------ SOURCE EXTRACT ------
Ed Ballard
If you read about the economic fallout from the Iran war, you'll encounter an ominous phrase: demand destruction.
With a vast amount of the world's oil and gas trapped inside the Strait of Hormuz and global inventories shrinking, one inevitable result is people consuming less. The longer the conflict lasts, the more attention will go to the painful question of who goes without.
But demand destruction is a slippery concept. Situations that get bundled together under this rubric include airlines cutting flights, Asian governments requiring home-working to save fuel, rising EV sales and high energy costs sapping overall economic activity.
Some effects are temporary; others could herald permanent shifts. To see how the shock is unfolding -- and what could come next -- it's helpful to know what we're talking about.
Start with a number: 420,000 barrels a day. That is how much the International Energy Agency expects global oil demand to decline this year, assuming Gulf energy flows resume next month. Prewar, the IEA expected daily demand to increase by 850,000 barrels.
The difference amounts to a little under 1% of global oil demand. More than half of the missing barrels would have been consumed by the petrochemicals sector. Plastics and chemicals makers in Asia need naphtha and other oil derivatives from the Middle East and shortages have led them to reduce output.
The IEA calls that demand destruction, but not everybody does.
------
• INSTRUCTIONS TO FOLLOW:
Answer these questions from the demand destruction article above:
1. What do some Asian governments require in order to save fuel?
2. By how many barrels a day does the International Energy Agency expect global oil demand to decline this year?
3. Which sector would have consumed more than half of the missing barrels?
------ DATA EXTRACT ------
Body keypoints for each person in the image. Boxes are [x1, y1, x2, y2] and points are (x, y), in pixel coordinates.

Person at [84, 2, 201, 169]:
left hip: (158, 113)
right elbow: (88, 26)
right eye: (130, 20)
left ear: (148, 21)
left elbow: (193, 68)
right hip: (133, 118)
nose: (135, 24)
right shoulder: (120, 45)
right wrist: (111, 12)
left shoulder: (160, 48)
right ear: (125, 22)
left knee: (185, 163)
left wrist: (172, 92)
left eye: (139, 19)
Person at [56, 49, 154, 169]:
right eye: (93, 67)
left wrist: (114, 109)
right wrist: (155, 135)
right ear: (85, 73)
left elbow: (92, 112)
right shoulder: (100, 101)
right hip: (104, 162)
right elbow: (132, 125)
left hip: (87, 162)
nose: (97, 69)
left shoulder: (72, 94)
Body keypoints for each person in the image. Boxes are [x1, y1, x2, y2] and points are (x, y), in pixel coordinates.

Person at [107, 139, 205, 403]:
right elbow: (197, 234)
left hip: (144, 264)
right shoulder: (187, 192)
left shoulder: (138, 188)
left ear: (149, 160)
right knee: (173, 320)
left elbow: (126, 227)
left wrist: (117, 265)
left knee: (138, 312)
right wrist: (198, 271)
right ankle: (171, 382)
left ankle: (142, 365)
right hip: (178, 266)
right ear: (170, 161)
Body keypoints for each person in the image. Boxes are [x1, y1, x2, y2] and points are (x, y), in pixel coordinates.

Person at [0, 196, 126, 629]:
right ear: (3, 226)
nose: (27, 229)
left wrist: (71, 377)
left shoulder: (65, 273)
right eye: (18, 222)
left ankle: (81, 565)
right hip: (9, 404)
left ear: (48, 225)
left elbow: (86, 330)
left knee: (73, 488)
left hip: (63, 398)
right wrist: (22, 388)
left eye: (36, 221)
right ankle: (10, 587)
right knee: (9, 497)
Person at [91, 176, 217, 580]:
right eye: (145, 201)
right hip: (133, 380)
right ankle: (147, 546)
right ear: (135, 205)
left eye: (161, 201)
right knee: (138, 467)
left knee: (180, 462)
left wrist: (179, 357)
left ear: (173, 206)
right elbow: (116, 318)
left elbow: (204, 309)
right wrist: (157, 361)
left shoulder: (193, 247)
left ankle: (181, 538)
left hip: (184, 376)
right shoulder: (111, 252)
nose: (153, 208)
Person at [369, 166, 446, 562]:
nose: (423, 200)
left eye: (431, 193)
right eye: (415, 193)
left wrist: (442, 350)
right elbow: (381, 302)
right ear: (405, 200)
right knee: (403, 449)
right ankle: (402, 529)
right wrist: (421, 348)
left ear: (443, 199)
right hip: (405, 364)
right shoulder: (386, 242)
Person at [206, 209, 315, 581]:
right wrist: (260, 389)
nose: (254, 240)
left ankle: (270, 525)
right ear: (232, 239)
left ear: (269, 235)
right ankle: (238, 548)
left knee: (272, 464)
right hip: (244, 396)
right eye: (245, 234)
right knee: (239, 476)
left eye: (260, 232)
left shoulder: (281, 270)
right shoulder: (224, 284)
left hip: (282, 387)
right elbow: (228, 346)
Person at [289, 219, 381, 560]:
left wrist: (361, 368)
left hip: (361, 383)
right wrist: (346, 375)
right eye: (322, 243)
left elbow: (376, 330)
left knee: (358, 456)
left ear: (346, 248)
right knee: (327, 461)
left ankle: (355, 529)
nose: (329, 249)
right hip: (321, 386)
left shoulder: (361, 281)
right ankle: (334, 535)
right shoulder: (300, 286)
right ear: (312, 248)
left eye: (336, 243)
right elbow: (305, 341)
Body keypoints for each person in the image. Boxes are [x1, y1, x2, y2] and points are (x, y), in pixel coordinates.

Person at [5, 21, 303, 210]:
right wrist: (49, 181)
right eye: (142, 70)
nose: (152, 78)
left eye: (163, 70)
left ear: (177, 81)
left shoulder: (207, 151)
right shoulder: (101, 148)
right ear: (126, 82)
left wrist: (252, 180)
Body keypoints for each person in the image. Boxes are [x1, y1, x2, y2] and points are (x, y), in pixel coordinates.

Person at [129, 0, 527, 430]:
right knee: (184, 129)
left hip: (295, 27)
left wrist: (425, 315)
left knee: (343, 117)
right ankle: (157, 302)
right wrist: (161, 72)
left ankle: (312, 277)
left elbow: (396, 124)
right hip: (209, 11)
------
------ DATA EXTRACT ------
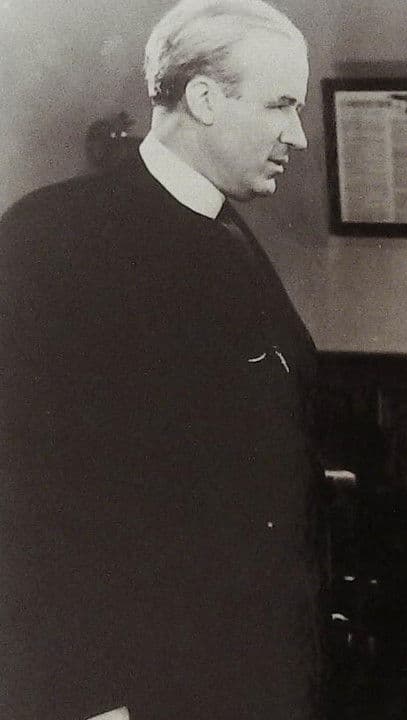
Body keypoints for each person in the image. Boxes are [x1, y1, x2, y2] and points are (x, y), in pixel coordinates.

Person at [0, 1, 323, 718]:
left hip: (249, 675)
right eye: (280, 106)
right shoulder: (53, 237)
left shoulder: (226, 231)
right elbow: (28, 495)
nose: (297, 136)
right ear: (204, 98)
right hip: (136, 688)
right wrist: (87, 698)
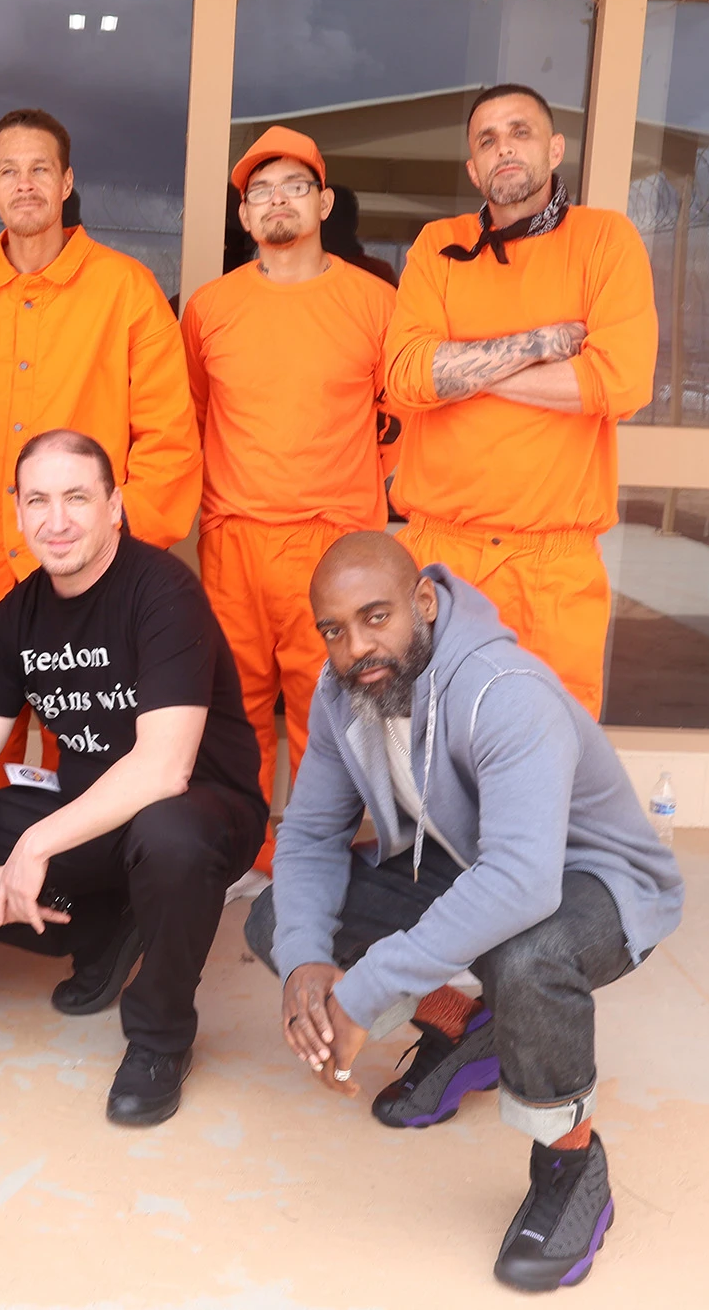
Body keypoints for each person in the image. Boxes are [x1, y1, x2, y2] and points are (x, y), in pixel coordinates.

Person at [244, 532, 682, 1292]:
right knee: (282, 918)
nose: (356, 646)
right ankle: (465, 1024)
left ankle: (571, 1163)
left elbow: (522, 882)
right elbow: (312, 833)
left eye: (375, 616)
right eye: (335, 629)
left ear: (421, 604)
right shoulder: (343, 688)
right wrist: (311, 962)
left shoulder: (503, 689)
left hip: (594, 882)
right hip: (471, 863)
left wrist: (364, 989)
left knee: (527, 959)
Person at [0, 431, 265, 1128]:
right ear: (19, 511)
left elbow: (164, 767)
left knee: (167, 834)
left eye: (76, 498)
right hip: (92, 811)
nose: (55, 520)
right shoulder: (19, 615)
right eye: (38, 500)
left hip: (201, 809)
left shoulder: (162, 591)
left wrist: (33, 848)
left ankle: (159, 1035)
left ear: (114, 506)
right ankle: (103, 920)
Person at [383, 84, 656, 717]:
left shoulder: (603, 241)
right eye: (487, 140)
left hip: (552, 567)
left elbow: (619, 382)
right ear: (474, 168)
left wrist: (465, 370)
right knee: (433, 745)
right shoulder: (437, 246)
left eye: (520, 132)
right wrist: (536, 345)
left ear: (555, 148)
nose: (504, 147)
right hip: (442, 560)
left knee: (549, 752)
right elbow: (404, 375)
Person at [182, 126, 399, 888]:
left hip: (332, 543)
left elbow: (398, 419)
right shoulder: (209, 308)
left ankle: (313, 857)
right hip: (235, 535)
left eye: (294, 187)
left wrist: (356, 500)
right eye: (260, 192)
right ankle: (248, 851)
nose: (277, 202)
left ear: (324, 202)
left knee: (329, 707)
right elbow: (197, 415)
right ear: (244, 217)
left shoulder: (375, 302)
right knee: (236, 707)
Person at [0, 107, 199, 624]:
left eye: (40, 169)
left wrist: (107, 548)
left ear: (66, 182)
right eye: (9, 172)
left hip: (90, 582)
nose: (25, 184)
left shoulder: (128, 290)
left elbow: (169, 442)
------
• TASK ANSWER:
1. Home-working.
2. 420,000 barrels a day.
3. The petrochemicals sector.